What the exercise asks: Can you reproduce every line of the records below word for word, leaving the pictures out?

Provided material:
*** Begin section ***

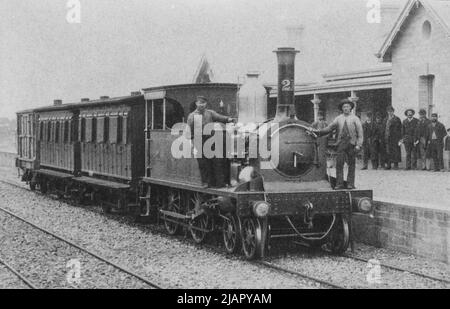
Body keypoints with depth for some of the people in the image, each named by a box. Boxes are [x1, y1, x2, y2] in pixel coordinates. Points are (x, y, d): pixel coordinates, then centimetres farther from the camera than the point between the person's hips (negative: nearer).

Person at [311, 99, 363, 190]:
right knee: (339, 164, -6)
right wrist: (317, 131, 7)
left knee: (351, 164, 0)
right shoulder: (338, 119, 13)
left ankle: (350, 184, 5)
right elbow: (329, 128, 16)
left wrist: (358, 145, -9)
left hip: (351, 143, -2)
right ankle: (339, 184, -4)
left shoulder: (355, 119, 6)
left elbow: (360, 133, 1)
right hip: (341, 143, 2)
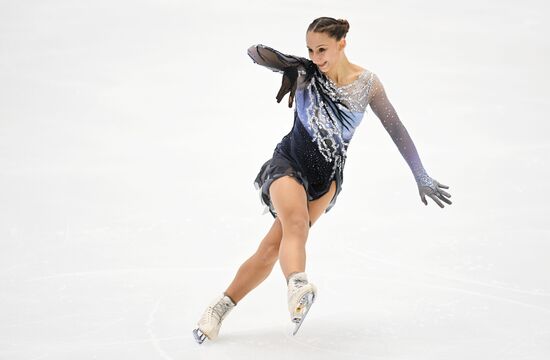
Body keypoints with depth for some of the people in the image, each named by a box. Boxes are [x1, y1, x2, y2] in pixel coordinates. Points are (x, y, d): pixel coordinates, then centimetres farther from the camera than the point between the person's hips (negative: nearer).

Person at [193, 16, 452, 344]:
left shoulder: (367, 83, -6)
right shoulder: (305, 72, -8)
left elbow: (396, 129, 1)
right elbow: (255, 53, -10)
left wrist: (422, 177, 4)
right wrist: (274, 57, -32)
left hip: (326, 178, 2)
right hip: (288, 162, -2)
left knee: (272, 247, -7)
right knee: (295, 222, -33)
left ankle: (222, 307, 3)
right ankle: (297, 285, -57)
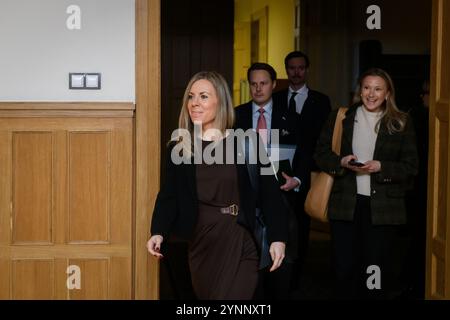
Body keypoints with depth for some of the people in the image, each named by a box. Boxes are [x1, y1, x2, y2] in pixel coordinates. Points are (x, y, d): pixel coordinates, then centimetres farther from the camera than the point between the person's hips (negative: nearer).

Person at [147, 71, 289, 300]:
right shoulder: (179, 147, 5)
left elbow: (269, 192, -4)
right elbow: (168, 195, 1)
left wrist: (278, 237, -11)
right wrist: (158, 232, -14)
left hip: (241, 244, -3)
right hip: (201, 244, 3)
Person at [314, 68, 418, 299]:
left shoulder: (401, 124, 3)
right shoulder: (340, 118, 7)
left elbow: (410, 167, 2)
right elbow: (320, 154, 8)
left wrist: (381, 167, -14)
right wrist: (341, 162, -11)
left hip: (383, 208, -1)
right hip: (345, 204, 1)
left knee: (376, 267, 5)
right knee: (345, 267, 3)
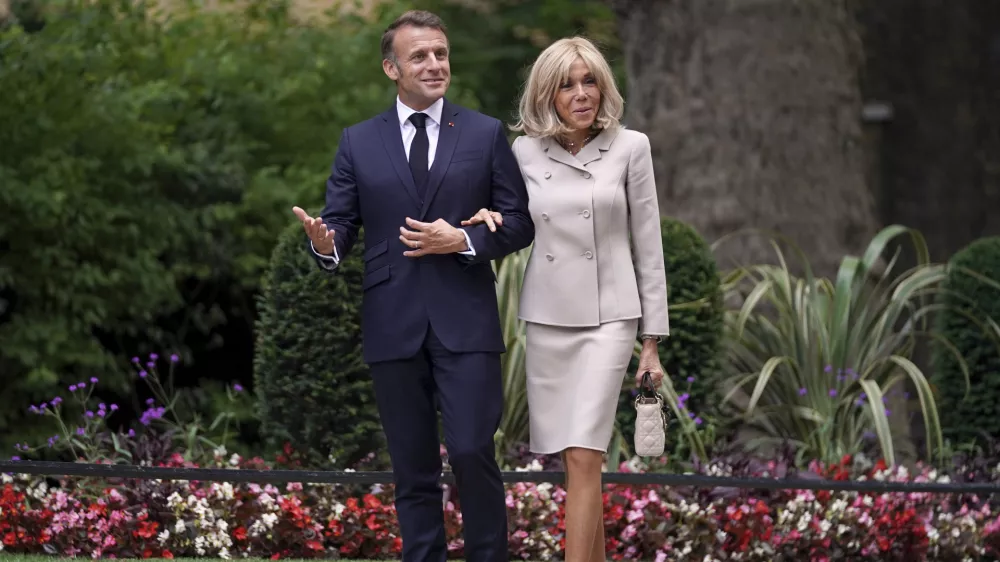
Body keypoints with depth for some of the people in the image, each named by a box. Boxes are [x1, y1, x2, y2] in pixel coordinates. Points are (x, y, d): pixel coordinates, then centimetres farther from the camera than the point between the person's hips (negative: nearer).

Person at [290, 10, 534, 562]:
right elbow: (340, 223, 5)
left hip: (465, 322, -2)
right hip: (393, 325, 2)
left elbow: (519, 223, 4)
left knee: (472, 453, -11)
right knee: (413, 469, 6)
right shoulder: (358, 142, 9)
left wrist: (463, 240, -12)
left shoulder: (486, 134, 6)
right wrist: (325, 243, -19)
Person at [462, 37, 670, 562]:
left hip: (608, 318, -3)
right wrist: (487, 218, -5)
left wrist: (652, 341, -2)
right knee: (577, 460, 9)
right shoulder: (525, 151, 4)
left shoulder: (630, 148, -3)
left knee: (582, 458, -14)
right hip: (546, 318, 3)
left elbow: (647, 244, 0)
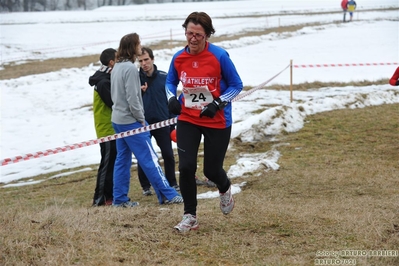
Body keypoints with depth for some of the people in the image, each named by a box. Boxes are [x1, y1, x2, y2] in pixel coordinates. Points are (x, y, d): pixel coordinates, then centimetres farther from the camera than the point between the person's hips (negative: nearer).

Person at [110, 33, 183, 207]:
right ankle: (167, 194, -1)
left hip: (118, 120, 9)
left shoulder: (117, 67, 10)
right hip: (131, 121, -9)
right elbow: (132, 99, -20)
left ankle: (120, 198, 11)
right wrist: (141, 119, -11)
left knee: (122, 160, 10)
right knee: (149, 159, -5)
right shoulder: (130, 68, -18)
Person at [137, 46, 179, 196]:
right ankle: (146, 186, 17)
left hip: (162, 122, 0)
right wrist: (139, 92, -19)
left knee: (168, 154, 5)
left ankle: (172, 183, 21)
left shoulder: (164, 77, -1)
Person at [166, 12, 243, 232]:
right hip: (187, 120, 3)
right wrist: (172, 98, -7)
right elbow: (170, 82, 13)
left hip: (217, 122, -2)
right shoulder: (178, 58, -5)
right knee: (186, 167, -11)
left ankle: (225, 189, 44)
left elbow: (236, 85, -6)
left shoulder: (219, 56, -15)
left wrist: (218, 103, -20)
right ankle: (190, 216, 5)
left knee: (212, 170, 5)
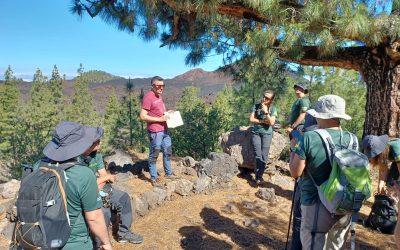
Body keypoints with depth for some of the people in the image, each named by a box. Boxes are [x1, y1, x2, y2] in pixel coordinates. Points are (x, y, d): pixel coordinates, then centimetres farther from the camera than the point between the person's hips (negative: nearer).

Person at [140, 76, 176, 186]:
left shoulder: (159, 96, 12)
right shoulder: (148, 97, -15)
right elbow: (143, 116, -20)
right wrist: (159, 119, -20)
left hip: (164, 130, 9)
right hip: (155, 131, -9)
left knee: (168, 152, 18)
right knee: (154, 155, 4)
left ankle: (169, 173, 33)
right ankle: (154, 178, 18)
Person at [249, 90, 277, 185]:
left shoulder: (273, 109, -3)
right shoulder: (256, 106, 0)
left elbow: (271, 122, -12)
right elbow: (251, 119, -5)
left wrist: (266, 112, -18)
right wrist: (263, 121, -12)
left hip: (267, 133, 0)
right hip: (256, 133, 1)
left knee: (264, 156, -4)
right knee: (258, 155, -5)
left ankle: (259, 176, 8)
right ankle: (259, 176, 2)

*** End section ***

Expected answer:
Body keypoints with depth for some of the people in the image, each named by a box. Boxes are [x1, y1, x2, y2] in pixel coordinates. Points are (x, y, d): pixel coordinates, then centimetres farther from the camera than the point between the person's hips (negative: nearer).

Person at [311, 99, 363, 190]:
right knee: (339, 164, -6)
right wrist: (317, 131, 7)
left knee: (351, 164, 0)
right shoulder: (338, 119, 13)
left ankle: (350, 184, 5)
right elbow: (329, 128, 16)
left wrist: (358, 145, -9)
left hip: (351, 143, -2)
right ankle: (339, 184, -4)
left shoulder: (355, 119, 6)
left elbow: (360, 133, 1)
right hip: (341, 143, 2)
Body keypoints with depth for some of the people in the image, each named by a box. Boxes are [x1, y1, x2, y2] in pixel coordinates. Points are (x, y, d): pixel coordinates, then centimetres farther from the camera than the point between the person's hips (negative: nearer).

Person at [193, 16, 452, 344]:
left shoulder: (367, 83, -6)
right shoulder: (305, 72, -8)
left elbow: (396, 129, 1)
right elbow: (255, 53, -10)
left wrist: (422, 177, 4)
right wrist: (274, 57, -32)
left hip: (326, 178, 2)
right hip: (288, 162, -2)
left knee: (272, 247, -7)
right knee: (295, 222, -33)
left ankle: (222, 307, 3)
right ankle: (297, 285, -57)
Body keypoints with depth for some of the people in the image, each named by a box. Boxes are [x1, y1, x2, y2] in pixel coordinates. Points are (x, y, d): pixel coordinates, then centimetres farther from the camera than the point between the person's hips (negative: nearer).

Person at [147, 71, 289, 300]:
right shoulder: (179, 147, 5)
left elbow: (269, 192, -4)
right elbow: (168, 195, 1)
left wrist: (278, 237, -11)
right wrist: (158, 232, -14)
left hip: (241, 244, -3)
right hip: (201, 244, 3)
Person at [314, 68, 418, 299]:
left shoulder: (401, 124, 3)
right shoulder: (340, 118, 7)
left elbow: (410, 167, 2)
right elbow: (320, 154, 8)
left wrist: (381, 167, -14)
right wrist: (341, 162, -11)
left hip: (383, 208, -1)
right hip: (345, 204, 1)
left knee: (376, 267, 5)
right knee: (345, 267, 3)
Body keypoints with depth for some of the people in the image, each named by a box. Boxes are [x1, y1, x2, y2] in pixel coordinates. Points are (x, y, d): pixel coordinates, then centimetres farther from the camera than the point between the person's hips (negative: nearer).

Person at [290, 10, 534, 562]:
right elbow: (340, 223, 5)
left hip: (465, 322, -2)
right hip: (393, 325, 2)
left elbow: (519, 223, 4)
left knee: (472, 453, -11)
right knee: (413, 469, 6)
right shoulder: (358, 142, 9)
left wrist: (463, 240, -12)
left shoulder: (486, 134, 6)
right wrist: (325, 243, -19)
Person at [462, 37, 670, 562]:
left hip: (608, 318, -3)
right wrist: (487, 218, -5)
left wrist: (652, 341, -2)
right knee: (577, 460, 9)
right shoulder: (525, 151, 4)
left shoulder: (630, 148, -3)
left knee: (582, 458, -14)
right hip: (546, 318, 3)
left elbow: (647, 244, 0)
Body keypoints with depth for some of the people in the image, each named by a box. Boxes are [x1, y1, x2, y2] in pixel coordinates. Points are (x, y, d): pixel coordinates, then centimetres farther from the camera than the point between the person's hips (negative: nearer).

Person at [110, 33, 183, 207]:
right ankle: (167, 194, -1)
left hip: (118, 120, 9)
left shoulder: (117, 67, 10)
right hip: (131, 121, -9)
right elbow: (132, 99, -20)
left ankle: (120, 198, 11)
right wrist: (141, 119, -11)
left knee: (122, 160, 10)
right knee: (149, 159, -5)
right shoulder: (130, 68, -18)
Person at [137, 46, 179, 196]:
right ankle: (146, 186, 17)
left hip: (162, 122, 0)
right wrist: (139, 92, -19)
left knee: (168, 154, 5)
left ankle: (172, 183, 21)
left shoulder: (164, 77, -1)
Person at [166, 12, 243, 232]:
right hip: (187, 120, 3)
right wrist: (172, 98, -7)
right elbow: (170, 82, 13)
left hip: (217, 122, -2)
right shoulder: (178, 58, -5)
right knee: (186, 167, -11)
left ankle: (225, 189, 44)
left elbow: (236, 85, -6)
left shoulder: (219, 56, -15)
left wrist: (218, 103, -20)
right ankle: (190, 216, 5)
left knee: (212, 170, 5)
Body keypoints with depth for some of the people in the image, each named by a box. Boxes are [x1, y1, x2, y2] in pixel coordinates. Points are (x, y, d): pixel coordinates, then centimetres farther from the camera than the point between the person's hips (negative: nearer).

Person at [140, 76, 176, 186]:
left shoulder: (159, 96, 12)
right shoulder: (148, 97, -15)
right elbow: (143, 116, -20)
right wrist: (159, 119, -20)
left hip: (164, 130, 9)
right hip: (155, 131, -9)
left knee: (168, 152, 18)
right knee: (154, 155, 4)
left ankle: (169, 173, 33)
right ankle: (154, 178, 18)
Person at [249, 90, 277, 185]:
left shoulder: (273, 109, -3)
right shoulder: (256, 106, 0)
left elbow: (271, 122, -12)
right elbow: (251, 119, -5)
left wrist: (266, 112, -18)
right wrist: (263, 121, -12)
left hip: (267, 133, 0)
right hip: (256, 133, 1)
left knee: (264, 156, -4)
right knee: (258, 155, -5)
left ankle: (259, 176, 8)
right ankle: (259, 176, 2)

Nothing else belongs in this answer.